A história da educação em poucas palavras

A história da educação em poucas palavras

A HISTÓRIA DA EDUCAÇÃO EM POUCAS PALAVRAS

Zaira Marliza leite da Silva

Desde a colonização brasileira é possível perceber que a educação no país sempre enfrentou problemas, disputas, troca de acusações e porque não dizer, também, que sempre se mostrou um meio de divulgação e ou manipulação dos sistemas de poder de cada época. Nesse contexto, vale relembrar a tentativa frustrada de “educar” os índios, sem o devido respeito as suas limitações culturais, com a implantação do trabalho missionário de evangelização e posteriormente educacional. Essa prática mostrou-se necessária devido à urgência da alfabetização para que se tornasse possível evangelização dos mesmos.
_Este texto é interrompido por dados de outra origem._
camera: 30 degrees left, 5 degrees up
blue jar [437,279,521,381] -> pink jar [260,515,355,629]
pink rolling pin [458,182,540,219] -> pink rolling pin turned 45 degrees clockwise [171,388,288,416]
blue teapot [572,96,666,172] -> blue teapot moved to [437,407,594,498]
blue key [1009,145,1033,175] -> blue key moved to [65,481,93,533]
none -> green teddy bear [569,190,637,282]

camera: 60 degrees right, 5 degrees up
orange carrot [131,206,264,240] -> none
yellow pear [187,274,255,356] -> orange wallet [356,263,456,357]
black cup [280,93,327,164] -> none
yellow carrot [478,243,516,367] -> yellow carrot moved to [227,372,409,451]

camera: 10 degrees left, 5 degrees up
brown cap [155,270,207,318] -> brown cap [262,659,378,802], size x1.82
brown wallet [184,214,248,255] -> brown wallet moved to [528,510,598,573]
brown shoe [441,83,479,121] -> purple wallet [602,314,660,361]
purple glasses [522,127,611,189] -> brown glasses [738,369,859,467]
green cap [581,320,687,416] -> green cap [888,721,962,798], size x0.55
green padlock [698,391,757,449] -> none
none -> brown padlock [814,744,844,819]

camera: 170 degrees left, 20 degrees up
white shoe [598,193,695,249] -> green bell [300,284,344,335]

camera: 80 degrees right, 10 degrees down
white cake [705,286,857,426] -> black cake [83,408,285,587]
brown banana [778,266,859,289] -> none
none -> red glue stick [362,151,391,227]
Cabe frisar, que o importante não era a educação dos indígenas, mas a evangelização, como esta não se tornaria possível sem o aprendizado da leitura e da escrita, iniciou-se então nessa “classe” de seres humanos a educação como uma necessidade prática e não pela importância de se alfabetizar. Seguindo esse mesmo padrão de “ensino”, observamos nesse período, uma educação diferenciada, para as diferentes classes do período colonial, a educação e seu nível, eram destinados a classes muito distintas Após o “descarte” dos índios, em troca de uma mão de obra mais vantajosa e mais forte, poucas mudanças foram realizadas. Cabe ressaltar, porém, desse período a maravilhosa herança cultural herdada do negro, que devido à troca de experiências culturais entre brancos e negros, possibilitou de certa forma, mesmo sob o véu obscuro da escravatura, uma nova fala brasileira.

No ensino dessa época, podemos destacar no texto, também, a ação do Marquez de Pombal, que destituiu o modelo educacional implantado e permanente por mais de duzentos anos, os motivos para essa expulsão, embora existam publicações que tratam do tema, favoráveis ou não a ela, também se manteve rodeada por duvidas discussões. Posterior a essa atitude de Pombal, a igreja tempos depois na busca pelo reconhecimento da integridade e validade o ensino jesuítico, se uniu a burguesia, “a união das forças mais uma vez, com o objetivo de alcançar fins específicos”. Neste caso em questão, recuperar a notoriedade das benfeitorias do ensino prestado pelas missões. A educação e as disputas de poder e notoriedade, tão presentes ao longo da história da educação, nos leva a questionar a busca por uma educação justa e desvinculada dos “fins específicos”, denota muitas vezes a total inércia dos responsáveis por ela.

A herança da educação voltada para atender interesses ainda permanece arraigada em muitos de nós, infelizmente. Fazendo uma análise comparativa da história, com a educação contemporânea, seria pertinente levantarmos uma reflexão sobre o sistema educacional e sobre as políticas públicas de incentivo para o desenvolvimento/aprimoramento da educação pública nacional. Percebemos que a educação, sem hesito, sofreu transformações ao longo da sua história, bem como o perfil dos educandos, mas permanece carregando, mesmo que mascarada ou não, a necessidade de atender a um fim específico. O ensino público é destinado à preparação de todo indivíduo, para que este se torne apto e preparado a viver em sociedade, distante da teoria e ligados a prática, observamos enquanto educadores, que na atualidade continuamos vivendo períodos controversos e tumultuados.

Percebemos que em muitos casos no sistema público educacional, tal qual no período colonial, continuamos preparando mão de obra barata e sem voz ativa. Seria pertinente destacar que “enquanto a teoria não caminhar unida a prática e a realidade de cada contexto social, o sonho de uma educação igualitária para todos continuará distante do povo brasileiro, e acabará se perdendo em muitas discussões, sem atingir um fim específico que beneficie o ensino e o povo brasileiro”.

FREIRE, Paulo. Pedagogia da autonomia: saberes necessários à prática educativa. São Paulo: Paz e Terra, 1996.

LIBÂNEO, J. C. Pedagogia e pedagogos, para quê? São Paulo: Cortez, 2005. 8. ed.

PERRENOUD, P. Dez novas competências para ensinar. Porto Alegre : Artmed, 2000. ______________Práticas pedagógicas, profissão docente e formação. Lisboa: Dom Quixote, 1993.

REFERÊNCIAS BRASIL. Secretaria de Educação Fundamental Parâmetros curriculares nacionais: Arte/Brasília: MEC/SEF, 1997.